• _Okuma Parçası_
Loading...

Mücadele Zeminimiz (III)


“Fakat bir kerre bir derd anlayan düşmesin önlerine”

[Nâzım Hikmet]

Devlet ve Toplum

Gazi, tarihsel seyirde önce kurucu ve kurtarıcı özneyi, daha sonra egemenlerin eline düşmüş bir “unvanı” ifade eder. Moğol istilaları altında Anadolu’ya sıkışan kitleler, gazi akınları ile açılan yollardan ilerleyerek; korunarak hayatta kalmıştır, denilebilir. Dönemin kitle dinamiğinin diğer parçaları arasında dervişler, Taptuklular, ahiler gibi örgütlü yapılar sayılır. Gazilik, siyaseten ve iktisaden, yaklaşık olarak 15. yy. başlarında Şeyh Bedreddin nezdinde yenildikten sonra, ihtiyaca binaen kullanılan bir meşrulaştırma aracı olarak ele alınmıştır. Yıkım tehlikesi karşısında İslam siyasetine mecbur kaldıklarında Abdülhamid ve Mustafa Kemal, gazi unvanını sahiplenmişlerdir. Dönemine göre, Abdülhamid tuğrasına işletmiş, Mustafa Kemal ise TBMM kararı biçiminde edinmiştir. Colin Imber’in “donmuş meşruiyet” dediği şey bir yerde budur.

Gazinin ayrılmaz parçası ise nöker (yoldaş) idi. Silâh arkadaşlığı ve paylaşım temelinde başlayan ilişki devlete kulluğa dönmüştür. Bozulmanın izi mevcuttur: Nöker, bugün Kars ve civarında “ev hizmetlisi erkek” anlamında yaşar, Moğollarda ise “eş” (karı/koca) olarak varlığını sürdürür. Osman Gazi, ölüm döşeğinde oğlu Orhan’a nökerleri ile eşitlikçi temelde bir düzen kurmasını değil, onlara “ihsanda bulunmasını” tembihler. Zira tembihin muhatabı “Or-Han”dır. Gaziliğe atılan ilk çelme bu adın konmasına içkindir; buraya döneceğiz. Nasihat şu hatırlatmayla biter: “ki senin ihsanın onun hâlinin tuzağıdır.”[1] Devlet inşa edilmektedir. İsim siyasetinden, ekonomi politikaya tercihler bu gerçeğe göre şekillenmiştir.

Osman âdeta “kazan kazan” politikası izliyordu. Bir yandan, Moğol muhasebe kayıtlarında “ucatta” (uçlarda) olarak sınıflanan Beylik, Moğollara tâbiydi, haraç ödüyordu. Diğer yandan Moğollarla çatışıp yenilerek batıya göçenleri bünyesinde topluyor, Anadolu beyliklerini soğuruyor ve Bizans üzerine sevk ediyordu. Kritik anlarda gaza faaliyetleri bıçak gibi kesiliyor ve ortam müsait olunca devam ediyordu. İran Devleti’nin düzenini görmüş ve batıya kaçmak zorunda kalmış bürokratlardan hazine tutmayı, kayıt almayı, muhasebeyi öğreniyor, devletleşiyordu.

• _Çıkarılan Veriler_
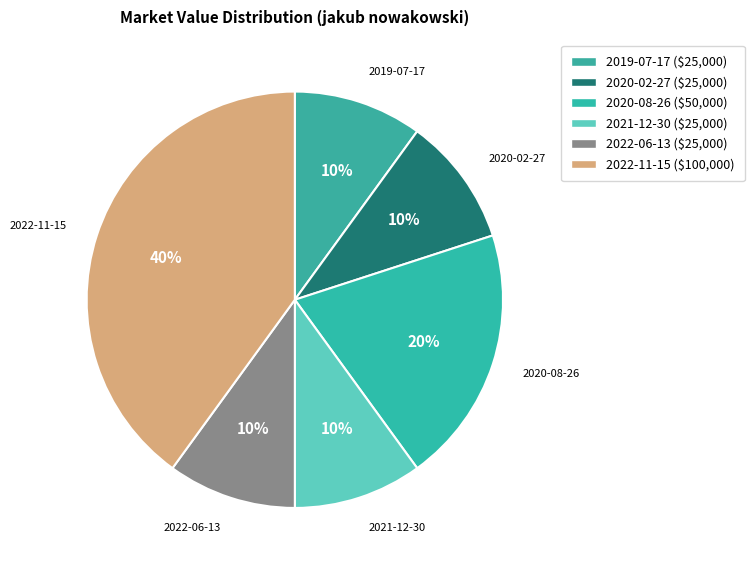

The 2022-11-15 slice represents 55% of the pie. True or false?

False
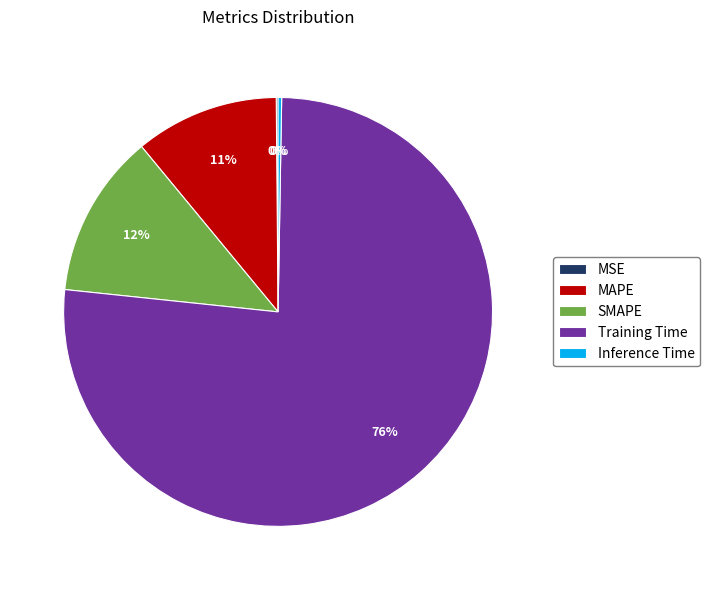

The Training Time slice represents 76% of the pie. True or false?

True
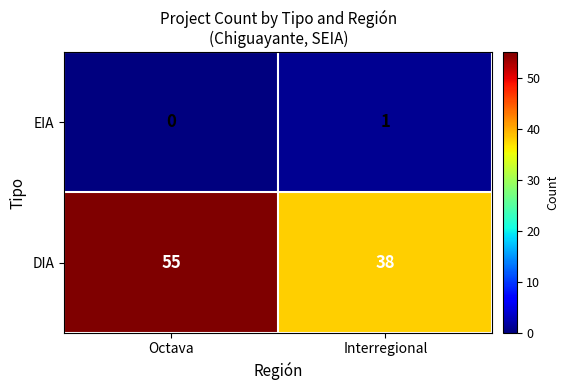

What is the sum of the DIA values at Interregional and Octava?

93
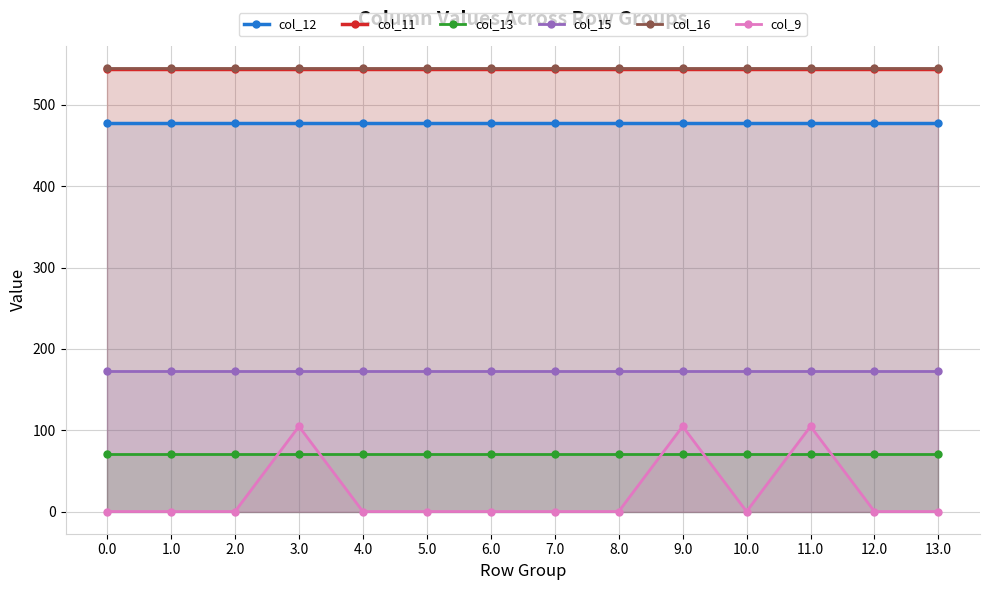

Which has a higher value, 12.0 or 10.0?

12.0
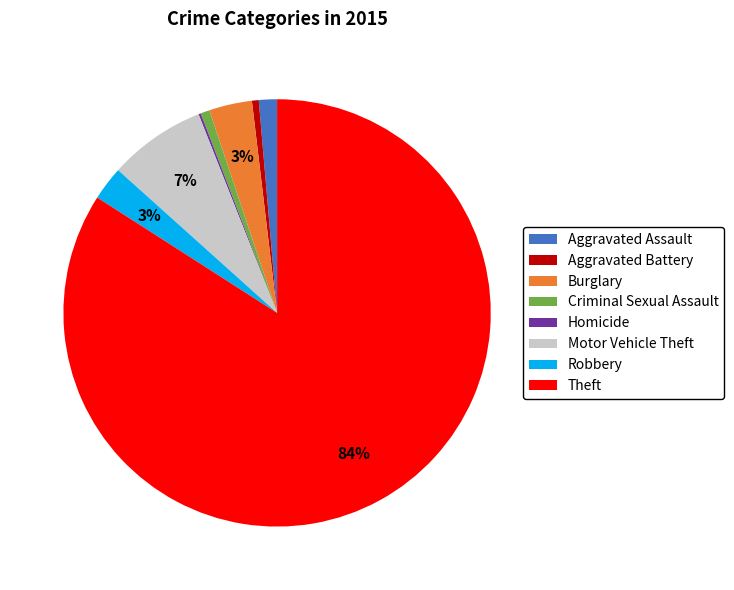

Which has a higher value, Criminal Sexual Assault or Motor Vehicle Theft?

Motor Vehicle Theft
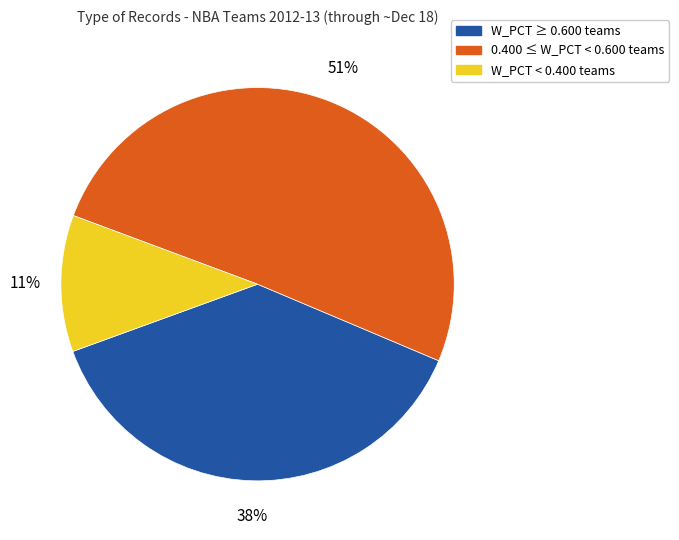

Is the sum of W_PCT ≥ 0.600 teams and 0.400 ≤ W_PCT < 0.600 teams greater than half?

Yes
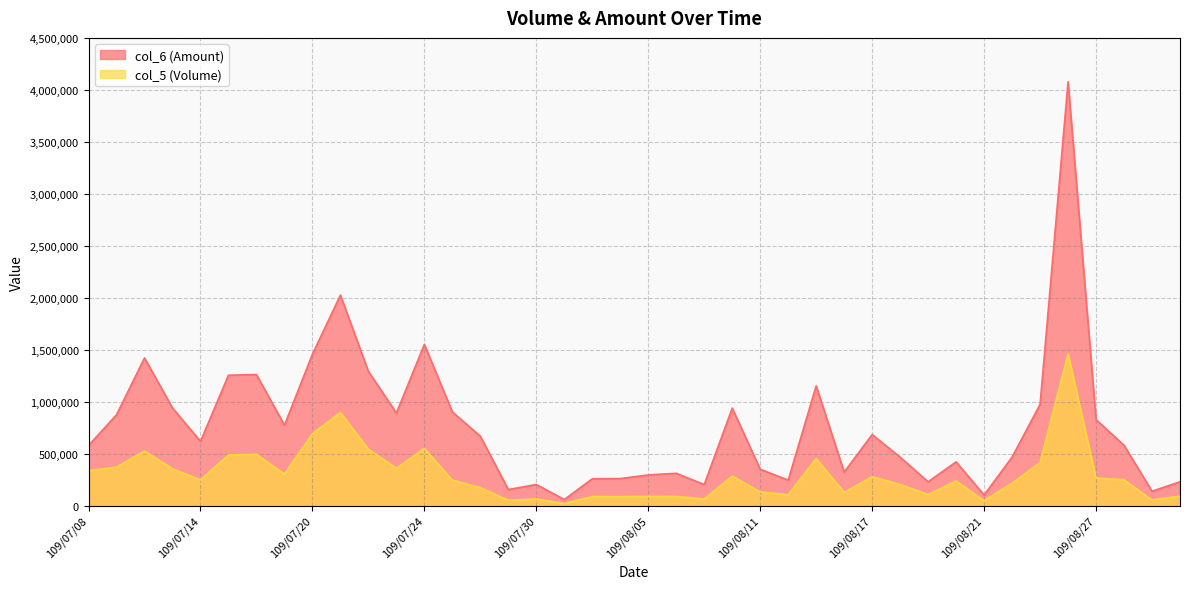

True or false: col_6 and col_5 intersect in this chart.

False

• _Alıştırma_
Okuma parçasında "Gazinin ayrılmaz parçası" sözleriyle başlayıp "gerçeğe göre şekillenmiştir." sözleri de dahil olmak üzere süren kısmı hiç değiştirmeden yazın. Verilerin okuma parçasıyla herhangi bir ilgisi yoktur.

• _Alıştırmanın Yanıtı_
Gazinin ayrılmaz parçası ise nöker (yoldaş) idi. Silâh arkadaşlığı ve paylaşım temelinde başlayan ilişki devlete kulluğa dönmüştür. Bozulmanın izi mevcuttur: Nöker, bugün Kars ve civarında “ev hizmetlisi erkek” anlamında yaşar, Moğollarda ise “eş” (karı/koca) olarak varlığını sürdürür. Osman Gazi, ölüm döşeğinde oğlu Orhan’a nökerleri ile eşitlikçi temelde bir düzen kurmasını değil, onlara “ihsanda bulunmasını” tembihler. Zira tembihin muhatabı “Or-Han”dır. Gaziliğe atılan ilk çelme bu adın konmasına içkindir; buraya döneceğiz. Nasihat şu hatırlatmayla biter: “ki senin ihsanın onun hâlinin tuzağıdır.”[1] Devlet inşa edilmektedir. İsim siyasetinden, ekonomi politikaya tercihler bu gerçeğe göre şekillenmiştir.